Графиня была довольна усердием Наташи. После плохих результатов лечения, в глубине души она надеялась, что молитва может помочь её дочери больше, чем лекарства, и, хотя не без страха и скрывая это от доктора, она согласилась на желание Наташи и поручила её Беловой. Аграфена Ивановна обыкновенно приходила будить Наташу в три часа утра, но обыкновенно находила её уже не спавшею. Наташа боялась опоздать к заутрене. Наскоро умывшись и смиренно надев самое дурное своё платье и старую мантилью, Наташа, вздрагивая от свежести, выходила на пустынные улицы, прозрачно освещённые утренней зарёй. По совету Аграфены Ивановны Наташа готовилась не в своём приходе, а в церкви, где, по словам набожной Аграфены Ивановны, был священник очень строгой и высокой жизни. В церкви всегда было мало народу; Наташа становилась всегда с Беловой на обычном месте, перед иконой Божьей Матери, вделанной в иконостас перед левым клиросом, и новое для неё чувство смирения перед великим и непостижимым охватывало её, когда она, в этот необычный для неё утренний час, глядя на тёмный лик Богородицы, освещённый и свечами, горевшими перед ним, и утренним светом, падавшим из окна, слушала слова службы, которые она старалась понимать. Когда она понимала их, личное её чувство вплеталось в молитву с своими оттенками; когда она не понимала, ей ещё слаще было думать, что желание понимать всё есть гордость, что понять всего нельзя, что надо только верить и отдаваться Богу, которого она чувствовала в эти минуты руководящим её душой. Она крестилась, кланялась низко и, когда не понимала, только, ужасаясь своей мерзости, просила Бога простить ей всё, всё, и помиловать её. Молитвы, которым она предавалась больше всего, были молитвы раскаяния. Возвращаясь домой в ранний час, когда она встречала только каменщиков, шедших на работу, или дворников, заметавших улицу, и все в домах ещё спали, Наташа испытывала новое для неё чувство возможности исправления себя, возможности новой, чистой жизни и счастья.
Всю эту неделю, которую она провела таким образом, чувство это росло с каждым днём.
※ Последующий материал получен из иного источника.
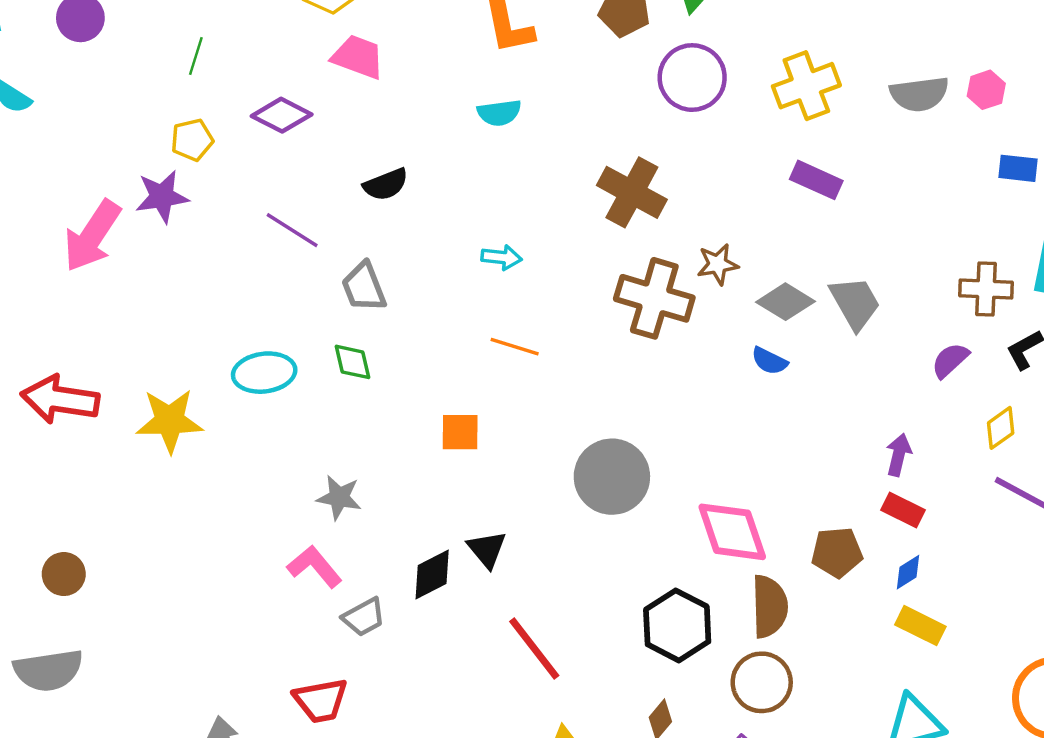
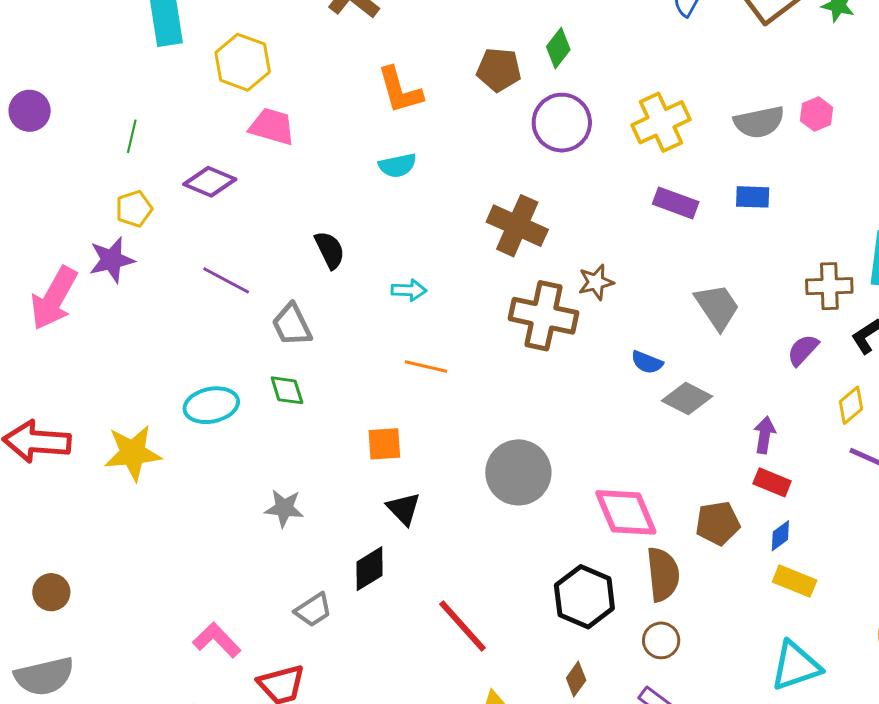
blue rectangle: (1018, 168) -> (753, 197), moved
black semicircle: (386, 184) -> (330, 250), moved, turned -90
gray diamond: (785, 302) -> (687, 399), moved
black triangle: (487, 549) -> (404, 509), moved
pink L-shape: (315, 567) -> (217, 640), moved
brown circle: (762, 682) -> (661, 640), size x0.7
И счастье причащения, или “приобщения”, как, радостно играя этим словом, называла его Аграфена Ивановна, казалось Наташе так велико, что она не думала дожить до этого блаженного воскресенья.
Но счастливый день наступил, и в этот памятный для Наташи воскресный день, когда, в белом кисейном платье, она возвратилась после причастия домой, она в первый раз после многих месяцев почувствовала себя спокойною и не придавленною предстоявшею ей жизнью.
Доктор, приехавший в этот день, велел ей продолжать порошки, которые он прописал две недели тому назад.
“Ей непременно надо продолжать принимать их утром и вечером”, — сказал он, видимо, искренно довольный своим успехом. “Только, пожалуйста, будьте точнее.
“Будьте покойны”, — продолжал он шутливо, ловко поддев золотой на ладонь. “Она скоро запоёт и зарезвится. Очень, очень ей полезно последнее лекарство. Она очень посвежела”.
Графиня с весёлым выражением лица посмотрела на свои ногти и поплевала немного для отвода, возвращаясь в гостиную.